Defective Seat Backs and the Consequences of Years of Inaction

By Member Lawyer

Safety regulators and the auto industry have known for years that many seats can fail in moderate- to high-speed rear-end crashes. CBS recently performed its own seat back test and found that a banquet chair could pass the outdated federal seat strength standard. Tests have been performed on lawn chairs that passed the federal seatback strength standards, which have not changed since the 1960s. The Modernizing Seat Back Safety Bill has recently been introduced and is intended “to issue a final rule revising motor vehicle seat back safety standards.”   According to the Center for Auto Safety, “an average of 50 children a year are killed by these seatback failures” that the legislation seeks to address. An unknown number of serious injuries are caused by seatbacks that fail when a vehicle is struck from behind, even at what otherwise would be considered a low impact speed. 

In 1992, 60 Minutes aired an expose about the poor quality and design of Chrysler’s seatbacks. This led to recommendations by Chrysler’s engineers to use stronger seats like those of Daimler Benz. Those recommendations were not followed.

Clarence Ditlow, the executive director of the Center for Auto Safety, testified before Congress that more than 10 million seats manufactured by Chrysler were unsafe, but manufacturers, because of additional development costs, did not modify the design.

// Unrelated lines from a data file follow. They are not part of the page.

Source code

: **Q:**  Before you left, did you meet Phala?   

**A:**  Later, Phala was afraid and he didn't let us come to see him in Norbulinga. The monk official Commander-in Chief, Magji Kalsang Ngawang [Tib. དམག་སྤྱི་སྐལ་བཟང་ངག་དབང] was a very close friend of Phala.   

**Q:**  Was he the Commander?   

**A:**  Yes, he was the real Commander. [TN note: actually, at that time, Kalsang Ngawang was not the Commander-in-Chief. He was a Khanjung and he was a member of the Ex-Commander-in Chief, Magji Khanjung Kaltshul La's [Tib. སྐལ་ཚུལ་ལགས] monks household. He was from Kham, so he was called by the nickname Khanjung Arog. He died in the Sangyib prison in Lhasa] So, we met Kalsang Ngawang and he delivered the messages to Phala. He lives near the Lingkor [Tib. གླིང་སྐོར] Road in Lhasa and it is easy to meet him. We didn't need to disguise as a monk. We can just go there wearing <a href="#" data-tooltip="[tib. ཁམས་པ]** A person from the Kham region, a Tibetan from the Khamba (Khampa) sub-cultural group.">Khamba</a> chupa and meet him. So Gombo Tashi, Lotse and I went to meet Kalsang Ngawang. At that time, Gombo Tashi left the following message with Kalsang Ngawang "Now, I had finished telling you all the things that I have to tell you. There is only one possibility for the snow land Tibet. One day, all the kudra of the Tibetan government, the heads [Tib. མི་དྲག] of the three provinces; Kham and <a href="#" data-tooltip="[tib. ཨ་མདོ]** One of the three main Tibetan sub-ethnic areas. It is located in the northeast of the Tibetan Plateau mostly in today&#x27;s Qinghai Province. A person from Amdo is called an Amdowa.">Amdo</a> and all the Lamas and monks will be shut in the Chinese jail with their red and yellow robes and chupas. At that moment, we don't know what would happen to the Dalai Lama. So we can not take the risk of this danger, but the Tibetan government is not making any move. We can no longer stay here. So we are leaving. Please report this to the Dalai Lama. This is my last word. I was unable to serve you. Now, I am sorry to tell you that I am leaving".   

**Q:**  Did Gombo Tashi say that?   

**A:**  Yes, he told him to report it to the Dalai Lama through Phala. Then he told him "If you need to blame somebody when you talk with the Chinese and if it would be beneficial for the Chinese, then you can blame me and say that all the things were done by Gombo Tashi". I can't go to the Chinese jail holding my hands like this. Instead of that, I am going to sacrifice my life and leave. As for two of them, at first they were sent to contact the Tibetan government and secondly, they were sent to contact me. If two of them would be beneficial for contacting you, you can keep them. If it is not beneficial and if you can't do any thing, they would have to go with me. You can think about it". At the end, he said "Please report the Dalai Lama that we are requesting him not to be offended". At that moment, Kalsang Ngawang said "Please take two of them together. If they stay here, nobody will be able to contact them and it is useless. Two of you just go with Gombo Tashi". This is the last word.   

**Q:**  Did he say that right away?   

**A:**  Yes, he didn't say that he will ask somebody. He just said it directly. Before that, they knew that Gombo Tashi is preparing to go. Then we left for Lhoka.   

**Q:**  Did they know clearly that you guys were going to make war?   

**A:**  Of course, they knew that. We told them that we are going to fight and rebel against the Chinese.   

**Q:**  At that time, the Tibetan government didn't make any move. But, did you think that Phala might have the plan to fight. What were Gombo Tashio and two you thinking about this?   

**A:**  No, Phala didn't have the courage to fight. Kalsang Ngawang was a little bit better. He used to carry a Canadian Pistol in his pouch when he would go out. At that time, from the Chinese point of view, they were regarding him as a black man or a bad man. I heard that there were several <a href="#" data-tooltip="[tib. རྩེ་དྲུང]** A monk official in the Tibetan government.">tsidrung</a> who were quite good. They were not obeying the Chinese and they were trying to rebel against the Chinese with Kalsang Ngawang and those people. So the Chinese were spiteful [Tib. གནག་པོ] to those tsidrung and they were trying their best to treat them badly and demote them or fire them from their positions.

Confirming the findings of the Center for Auto Safety, this year, over thirty years later, CBS News obtained crash tests from multiple automakers showing that, when cars are hit from behind, the front seat can break and fall backwards, potentially launching the front seat occupants into the rear of the vehicle. 

Auto manufacturers have been aware – for more than 40 years – that the seat designs they use can cause injury to passengers involved in a foreseeable rear impact. The problems have been seen in many manufacturers’ minivan platforms. A Complaint filed in Gilreath v. FCA US, LLC, lists 29 incidents involving seat back collapse, 11 of which were minivans with model years 1985, 1989, 1993, 1996, 1998, 2000, 2003, 2004, and 2006. Honda was fined $70 million in 2015 for failing to report deaths and injuries in its vehicles to the federal government, including injuries resulting from seat back failures.

In Flax v. Daimler Chrysler Corp., a Nashville, Tennessee jury awarded $96 million in punitive damages against Chrysler in a claim that the front seat in 1988 Dodge Caravan collapsed backward in a low-speed, rear-impact and its occupant struck and killed a child seated in a second row.

In that case, Chrysler produced evidence of several hundred incidents of its seats collapsing. The trial court, after reviewing those incidents, found that the 37 were sufficiently similar to admit into evidence. In Flax, the plaintiffs contended that the Chrysler front passenger seat in its 1995 Chrysler Sebring was an alternative design that would have protected the child. The Tennessee Court of Appeals, and later the Supreme Court of Tennessee, upheld the award of punitive damages and found that the plaintiffs presented clear and convincing evidence Chrysler had consciously disregarded the known, substantial, and unjustifiable risk that the design of its seats posed to occupants. 


Safety regulators say the safest place to put children is in the back seat but that does not always keep them safe when manufacturers prioritize savings over safety. While product liability suits may hold manufacturers accountable for putting defective seat backs in the stream of commerce, we will all be better off when vehicle manufacturers create vehicles with a better designed seat back that will keep drivers and passengers safe.